What bright spots are you seeing for the US economy and investors? Sure, it is possible to have a recession in 2024. That would impair the near-term investment horizon. It would create buying opportunities for the long-term minded investors. Currently we see various buying opportunities in pockets of the market for those that have a 3-5 year or longer time horizon. Very few predicted the strong first half we had in 2023. We recommend easing into markets and talking with your advisor about ways to protect against some of the potential downside, so you can capture the potential upside. We believe most investors will be more successful with that strategy rather than trying to time markets. 

 o Higher interest rates have created opportunities for both short and long investors. For the shorter-term investor, it is a relief to see yields near 5% in conservative assets such as CD’s and notes. Using investment solutions with buffers against loss such as buffered ETF’s and bank notes continue to be an option with rates much higher than we saw before the interest rate hikes. 

o Productivity has improved dramatically over the last decade. Technological advances in healthcare, communications, and safety have made the average human more productive. This will continue to accelerate as the US is regaining market share in manufacturing and increasing its independence in technology. In addition, the US has a strong younger population, ages 25-32, looking to form households in the coming decade. Our age demographics are much better than most countries in the world. 

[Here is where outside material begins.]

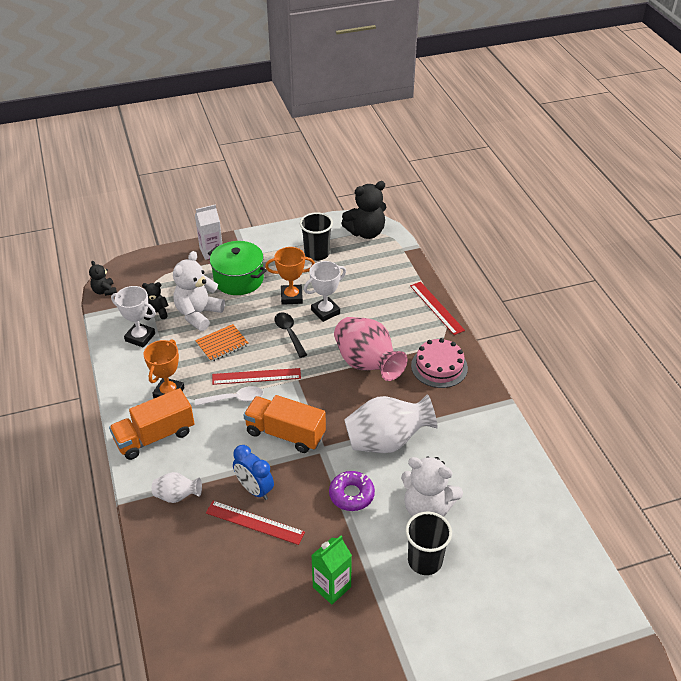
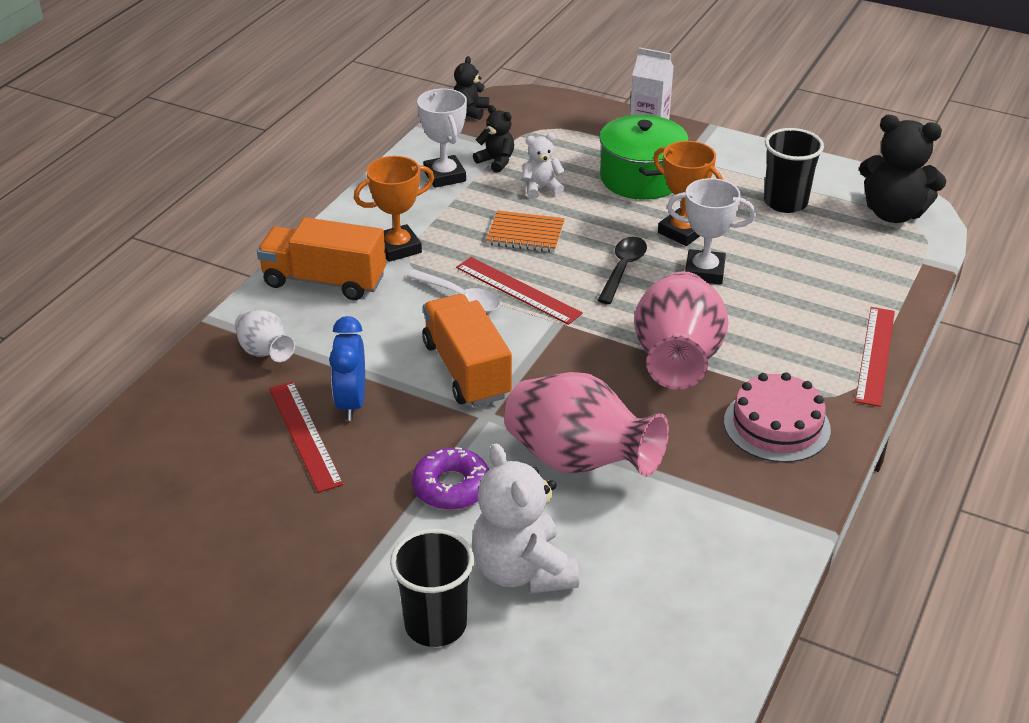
camera: 45 degrees right, 5 degrees down
(198, 314) = (541, 188): white teddy bear -> white teddy bear, size x0.53
(331, 587) = (290, 563): green carton -> none
(386, 441) = (579, 461): white vase -> pink vase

o The employment data has remained stronger than one might have expected as mortgage rates near 8%. Bullish economists and investors argue bearish folks are overlooking the impact of the government infrastructure programs. There are 37,000 of them! We heard from the president of a construction company how busy they are with infrastructure programs such as roads, bridges, etc. He said the difference is that 5 years ago his business was 70% private sector. Today it has flipped and nearly 75% is government work. One can argue whether this is a good or a bad thing—I am not here to do that. The point is that government spending on infrastructure could soften the blow otherwise felt by higher rates and QT by the government. Therefore, some experts argue this could prevent or lessen the impact of recession.